A formal language was invented by Aristotle and used by him in his lectures. This formal language consisted of Greek capital letters used as placeholders, arrayed in the schemata of the three figures recognized as authentically Aristotle’s. In these arrays, arcs under the placeholder letters indicate how the terms are linked in the premisses and conclusion and are read as some inflection of ΰπάρχειν, used by Aristotle as a second- order expression to convey the relation that the terms—not the designata of the terms-of a syllogism have to one another. It is further possible that Aristotle elaborated the three- term arrays with arcs into lime and triangle diagrams like those appearing in Ammonius, Philoponus and the Scholia Platónica. The lune and triangle diagrams are developed easily out of the three-term arrays with arcs, and they are consistent with the figures’ being the schemata of their instances the moods, which moods are in turn schemata of the syllogisms themselves. Conditions in Aristotle’s classroom make it plausible that the diagrams were in use there, whether by master or by pupil. These diagrams serve as proof forms, as does the pons asinorum diagram, obviously constructible from Aristotle’s remarks in Prior Analytics 1: 27-28. As proof-forms of the syllogistic, the diagrams are not mere addenda to Aristotle’s system, which makes it more likely that he developed them himself.

This formal language in the Prior Analytics accommodates all the kinds of propositions that are discussed in the Categories, On Interpretation, and Topics.

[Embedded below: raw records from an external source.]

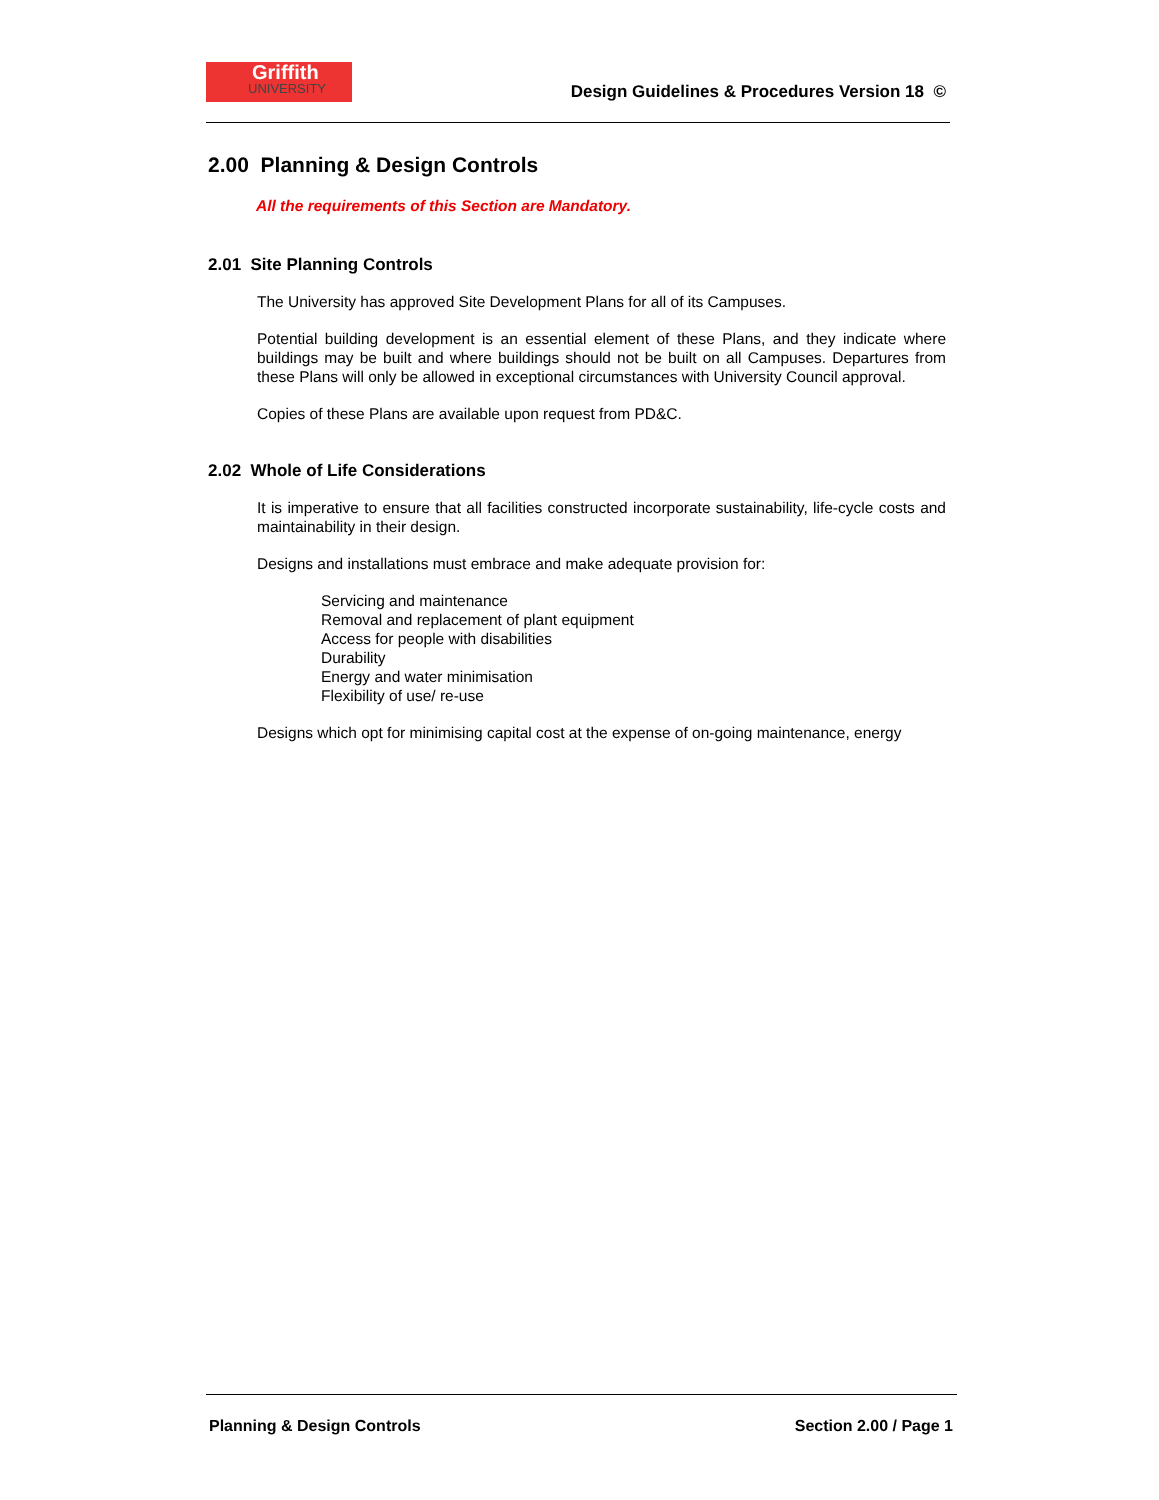Griffith
UNIVERSITY
Design Guidelines & Procedures Version 18 ©
2.00 Planning & Design Controls
All the requirements of this Section are Mandatory.
2.01 Site Planning Controls
The University has approved Site Development Plans for all of its Campuses.
Potential building development is an essential element of these Plans, and they indicate where buildings may be built and where buildings should not be built on all Campuses. Departures from these Plans will only be allowed in exceptional circumstances with University Council approval.
Copies of these Plans are available upon request from PD&C.
2.02 Whole of Life Considerations
It is imperative to ensure that all facilities constructed incorporate sustainability, life-cycle costs and maintainability in their design.
Designs and installations must embrace and make adequate provision for:
Servicing and maintenance
Removal and replacement of plant equipment
Access for people with disabilities
Durability
Energy and water minimisation
Flexibility of use/ re-use
Designs which opt for minimising capital cost at the expense of on-going maintenance, energy
Planning & Design Controls Section 2.00 / Page 1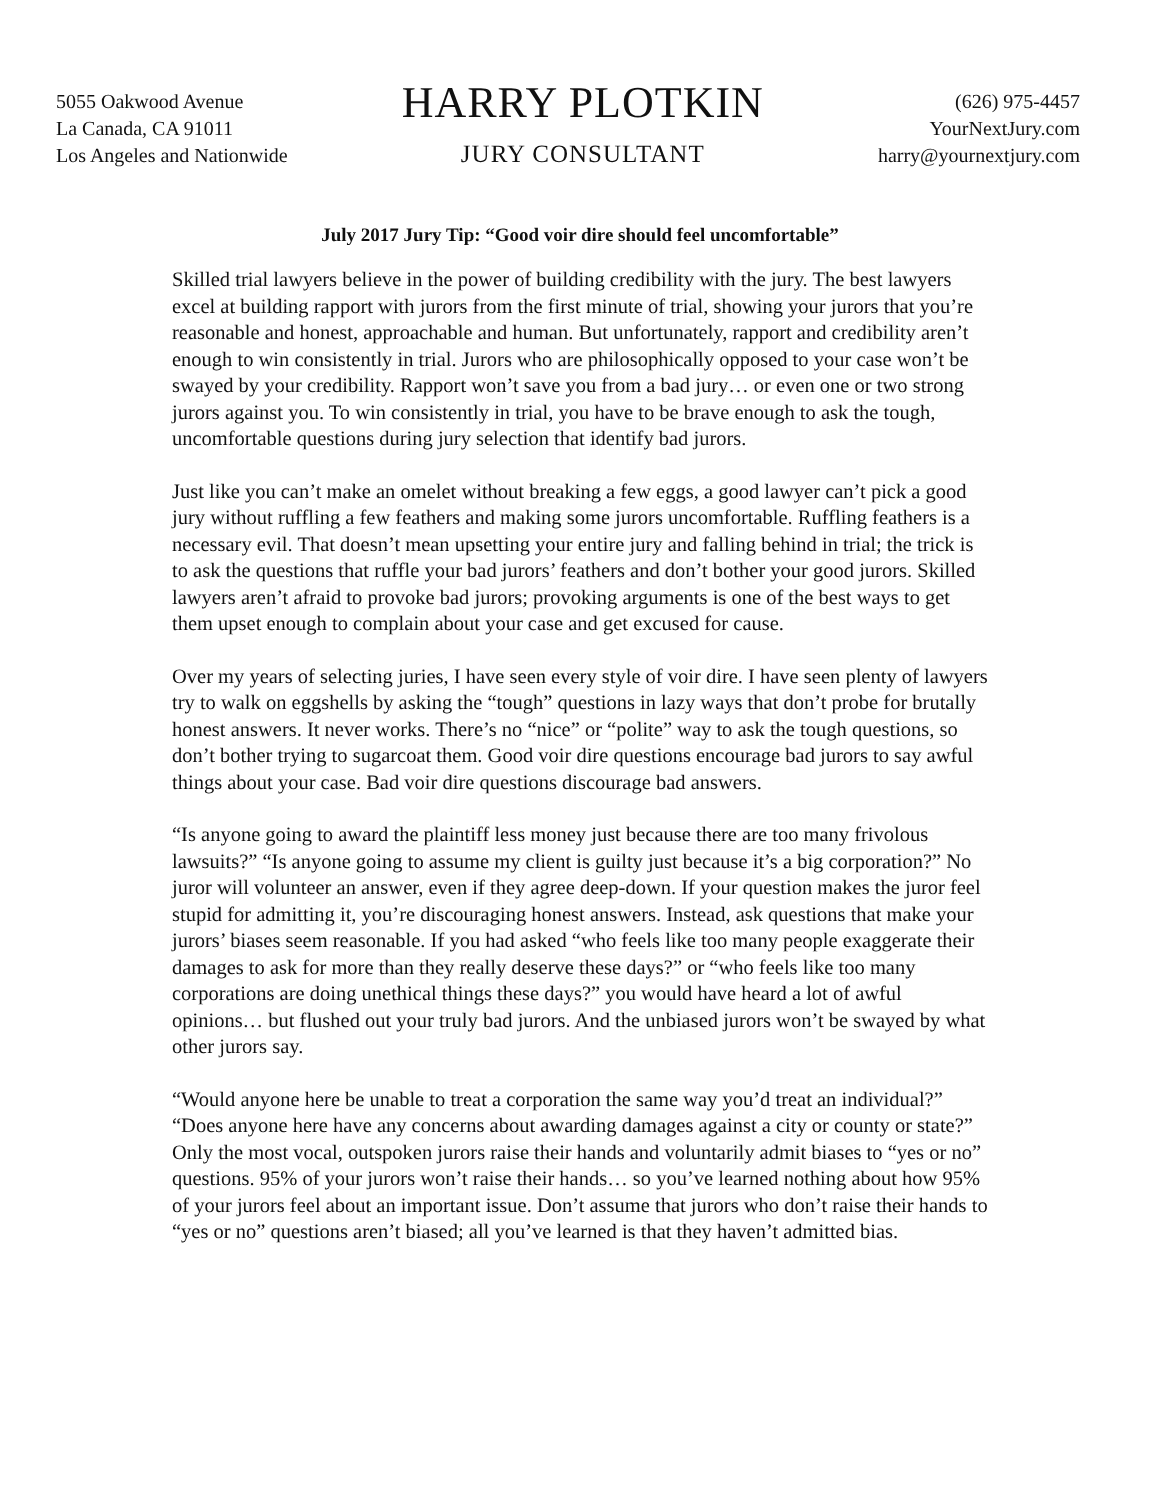5055 Oakwood Avenue
La Canada, CA 91011
Los Angeles and Nationwide
HARRY PLOTKIN
JURY CONSULTANT
(626) 975-4457
YourNextJury.com
harry@yournextjury.com
July 2017 Jury Tip: “Good voir dire should feel uncomfortable”
Skilled trial lawyers believe in the power of building credibility with the jury. The best lawyers excel at building rapport with jurors from the first minute of trial, showing your jurors that you’re reasonable and honest, approachable and human. But unfortunately, rapport and credibility aren’t enough to win consistently in trial. Jurors who are philosophically opposed to your case won’t be swayed by your credibility. Rapport won’t save you from a bad jury… or even one or two strong jurors against you. To win consistently in trial, you have to be brave enough to ask the tough, uncomfortable questions during jury selection that identify bad jurors.
Just like you can’t make an omelet without breaking a few eggs, a good lawyer can’t pick a good jury without ruffling a few feathers and making some jurors uncomfortable. Ruffling feathers is a necessary evil. That doesn’t mean upsetting your entire jury and falling behind in trial; the trick is to ask the questions that ruffle your bad jurors’ feathers and don’t bother your good jurors. Skilled lawyers aren’t afraid to provoke bad jurors; provoking arguments is one of the best ways to get them upset enough to complain about your case and get excused for cause.
Over my years of selecting juries, I have seen every style of voir dire. I have seen plenty of lawyers try to walk on eggshells by asking the “tough” questions in lazy ways that don’t probe for brutally honest answers. It never works. There’s no “nice” or “polite” way to ask the tough questions, so don’t bother trying to sugarcoat them. Good voir dire questions encourage bad jurors to say awful things about your case. Bad voir dire questions discourage bad answers.
“Is anyone going to award the plaintiff less money just because there are too many frivolous lawsuits?” “Is anyone going to assume my client is guilty just because it’s a big corporation?” No juror will volunteer an answer, even if they agree deep-down. If your question makes the juror feel stupid for admitting it, you’re discouraging honest answers. Instead, ask questions that make your jurors’ biases seem reasonable. If you had asked “who feels like too many people exaggerate their damages to ask for more than they really deserve these days?” or “who feels like too many corporations are doing unethical things these days?” you would have heard a lot of awful opinions… but flushed out your truly bad jurors. And the unbiased jurors won’t be swayed by what other jurors say.
“Would anyone here be unable to treat a corporation the same way you’d treat an individual?” “Does anyone here have any concerns about awarding damages against a city or county or state?” Only the most vocal, outspoken jurors raise their hands and voluntarily admit biases to “yes or no” questions. 95% of your jurors won’t raise their hands… so you’ve learned nothing about how 95% of your jurors feel about an important issue. Don’t assume that jurors who don’t raise their hands to “yes or no” questions aren’t biased; all you’ve learned is that they haven’t admitted bias.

The analysis of Aristotle’s formal language presented here corrects the views that his logic uses propositions of the subject-copula-predicate form and that the intended interpretation of his syllogistic is as a logic of class inclusion and exclusion.

Notes

Mary Mulhern presented "Aristotle's Formal Language" to the Society at its meeting with the American Philological Association in Boston in 2005.